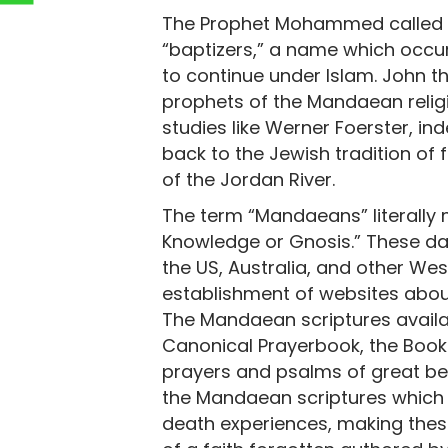
The Prophet Mohammed called th
“baptizers,” a name which occu
to continue under Islam. John th
prophets of the Mandaean relig
studies like Werner Foerster, i
back to the Jewish tradition of 
of the Jordan River.
The term “Mandaeans” literally 
Knowledge or Gnosis.” These da
the US, Australia, and other Wes
establishment of websites about 
The Mandaean scriptures availab
Canonical Prayerbook, the Book
prayers and psalms of great be
the Mandaean scriptures which
death experiences, making thes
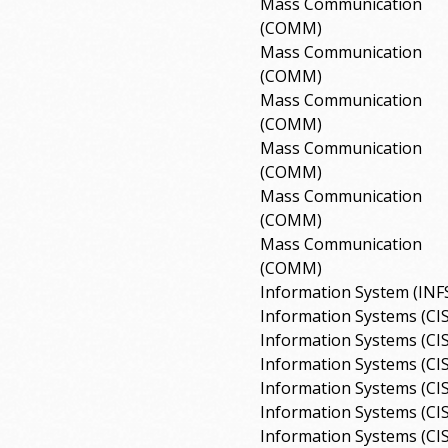
Mass Communication
(COMM)
Mass Communication
(COMM)
Mass Communication
(COMM)
Mass Communication
(COMM)
Mass Communication
(COMM)
Mass Communication
(COMM)
Information System (INF
Information Systems (CI
Information Systems (CI
Information Systems (CI
Information Systems (CI
Information Systems (CI
Information Systems (CI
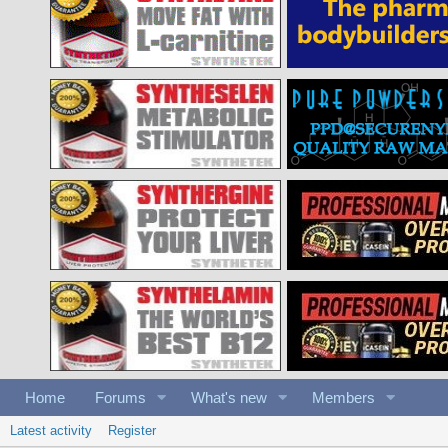
Home
Forums
What's new
Members
Latest activity
Register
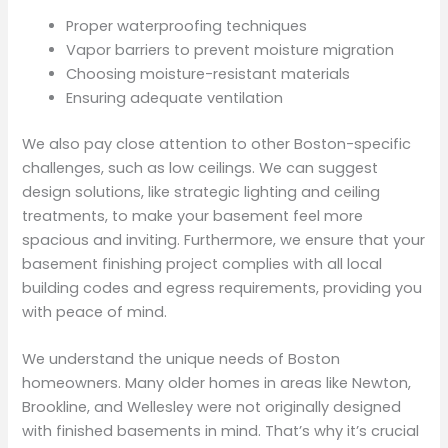
Proper waterproofing techniques
Vapor barriers to prevent moisture migration
Choosing moisture-resistant materials
Ensuring adequate ventilation
We also pay close attention to other Boston-specific
challenges, such as low ceilings. We can suggest
design solutions, like strategic lighting and ceiling
treatments, to make your basement feel more
spacious and inviting. Furthermore, we ensure that your
basement finishing project complies with all local
building codes and egress requirements, providing you
with peace of mind.
We understand the unique needs of Boston
homeowners. Many older homes in areas like Newton,
Brookline, and Wellesley were not originally designed
with finished basements in mind. That’s why it’s crucial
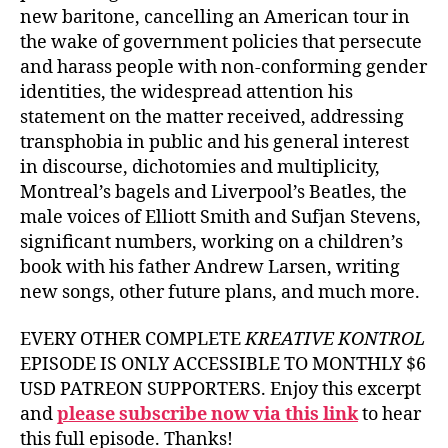
new baritone, cancelling an American tour in
the wake of government policies that persecute
and harass people with non-conforming gender
identities, the widespread attention his
statement on the matter received, addressing
transphobia in public and his general interest
in discourse, dichotomies and multiplicity,
Montreal’s bagels and Liverpool’s Beatles, the
male voices of Elliott Smith and Sufjan Stevens,
significant numbers, working on a children’s
book with his father Andrew Larsen, writing
new songs, other future plans, and much more.
EVERY OTHER COMPLETE
KREATIVE KONTROL
EPISODE IS ONLY ACCESSIBLE TO MONTHLY $6
USD PATREON SUPPORTERS. Enjoy this excerpt
and
please subscribe now via this link
to hear
this full episode. Thanks!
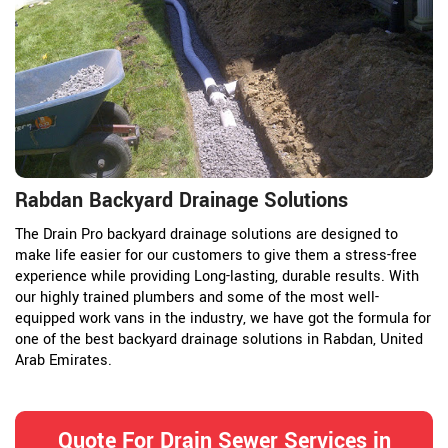
Rabdan Backyard Drainage Solutions
The Drain Pro backyard drainage solutions are designed to
make life easier for our customers to give them a stress-free
experience while providing Long-lasting, durable results. With
our highly trained plumbers and some of the most well-
equipped work vans in the industry, we have got the formula for
one of the best backyard drainage solutions in Rabdan, United
Arab Emirates.
Quote For Drain Sewer Services in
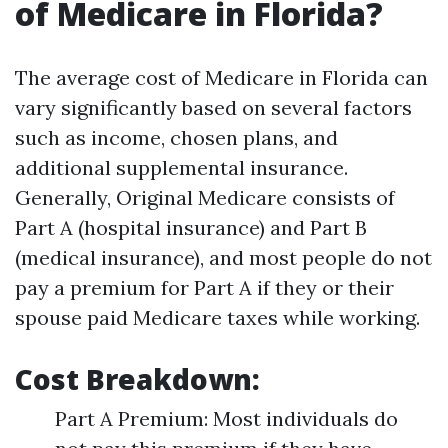
of Medicare in Florida?
The average cost of Medicare in Florida can
vary significantly based on several factors
such as income, chosen plans, and
additional supplemental insurance.
Generally, Original Medicare consists of
Part A (hospital insurance) and Part B
(medical insurance), and most people do not
pay a premium for Part A if they or their
spouse paid Medicare taxes while working.
Cost Breakdown:
Part A Premium: Most individuals do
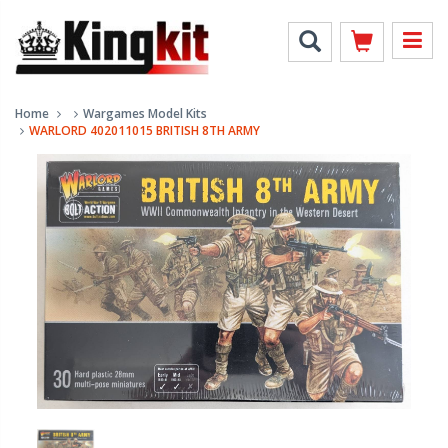
Home
Wargames Model Kits
WARLORD 402011015 BRITISH 8TH ARMY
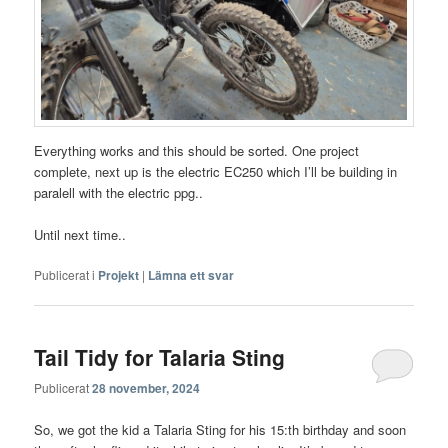
Everything works and this should be sorted. One project
complete, next up is the electric EC250 which I’ll be building in
paralell with the electric ppg..
Until next time..
Publicerat i
Projekt
|
Lämna ett svar
Tail Tidy for Talaria Sting
Publicerat
28 november, 2024
So, we got the kid a Talaria Sting for his 15:th birthday and soon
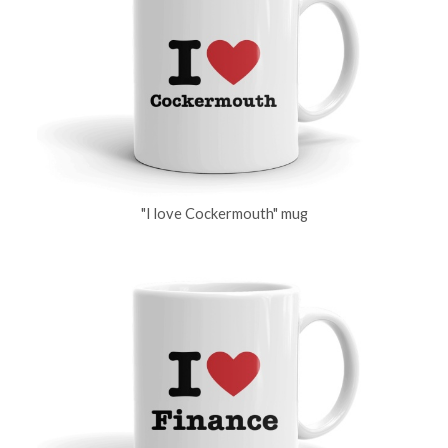
"I love Cockermouth" mug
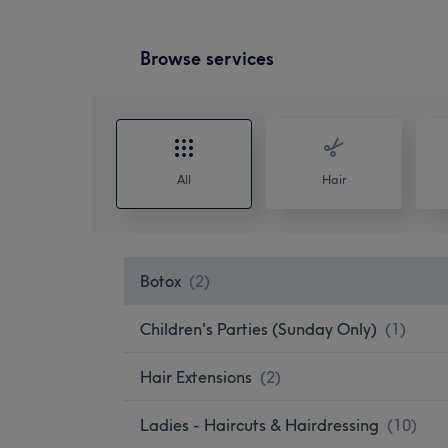
Browse services
All
Hair
Botox
(
2
)
Children's Parties (Sunday Only)
(
1
)
Hair Extensions
(
2
)
Ladies - Haircuts & Hairdressing
(
10
)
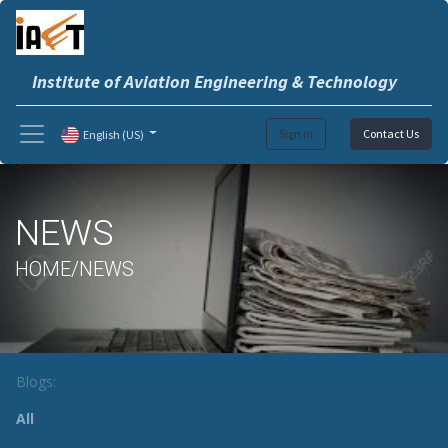
Institute of Aviation Engineering & Technology
Sign in
Contact Us
English (US)
NEWS
HOME/NEWS
Blogs:
All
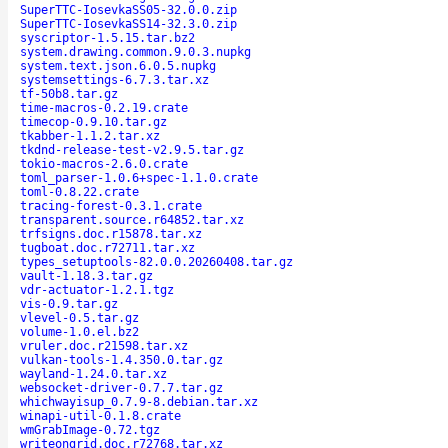
SuperTTC-IosevkaSS05-32.0.0.zip
SuperTTC-IosevkaSS14-32.3.0.zip
syscriptor-1.5.15.tar.bz2
system.drawing.common.9.0.3.nupkg
system.text.json.6.0.5.nupkg
systemsettings-6.7.3.tar.xz
tf-50b8.tar.gz
time-macros-0.2.19.crate
timecop-0.9.10.tar.gz
tkabber-1.1.2.tar.xz
tkdnd-release-test-v2.9.5.tar.gz
tokio-macros-2.6.0.crate
toml_parser-1.0.6+spec-1.1.0.crate
toml-0.8.22.crate
tracing-forest-0.3.1.crate
transparent.source.r64852.tar.xz
trfsigns.doc.r15878.tar.xz
tugboat.doc.r72711.tar.xz
types_setuptools-82.0.0.20260408.tar.gz
vault-1.18.3.tar.gz
vdr-actuator-1.2.1.tgz
vis-0.9.tar.gz
vlevel-0.5.tar.gz
volume-1.0.el.bz2
vruler.doc.r21598.tar.xz
vulkan-tools-1.4.350.0.tar.gz
wayland-1.24.0.tar.xz
websocket-driver-0.7.7.tar.gz
whichwayisup_0.7.9-8.debian.tar.xz
winapi-util-0.1.8.crate
wmGrabImage-0.72.tgz
writeongrid.doc.r72768.tar.xz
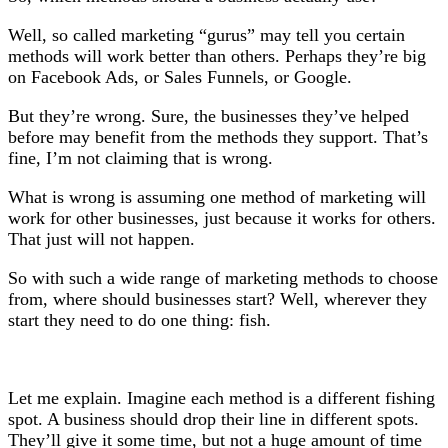
Well, so called marketing “gurus” may tell you certain
methods will work better than others. Perhaps they’re big
on Facebook Ads, or Sales Funnels, or Google.
But they’re wrong. Sure, the businesses they’ve helped
before may benefit from the methods they support. That’s
fine, I’m not claiming that is wrong.
What is wrong is assuming one method of marketing will
work for other businesses, just because it works for others.
That just will not happen.
So with such a wide range of marketing methods to choose
from, where should businesses start? Well, wherever they
start they need to do one thing: fish.
Let me explain. Imagine each method is a different fishing
spot. A business should drop their line in different spots.
They’ll give it some time, but not a huge amount of time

[Activity]
Using the data above, give again exactly the lines starting at the one holding "Canonical Prayerbook, the Book" and ending at the one holding "Vapor barriers to prevent moisture migration", inclusive, and nothing more. Omit the pictures.

[Written answer]
Canonical Prayerbook, the Book
prayers and psalms of great be
the Mandaean scriptures which
death experiences, making thes
Mass Communication
(COMM)
Mass Communication
(COMM)
Mass Communication
(COMM)
Mass Communication
(COMM)
Mass Communication
(COMM)
Mass Communication
(COMM)
Information System (INF
Information Systems (CI
Information Systems (CI
Information Systems (CI
Information Systems (CI
Information Systems (CI
Information Systems (CI
Home
Forums
What's new
Members
Latest activity
Register
Proper waterproofing techniques
Vapor barriers to prevent moisture migration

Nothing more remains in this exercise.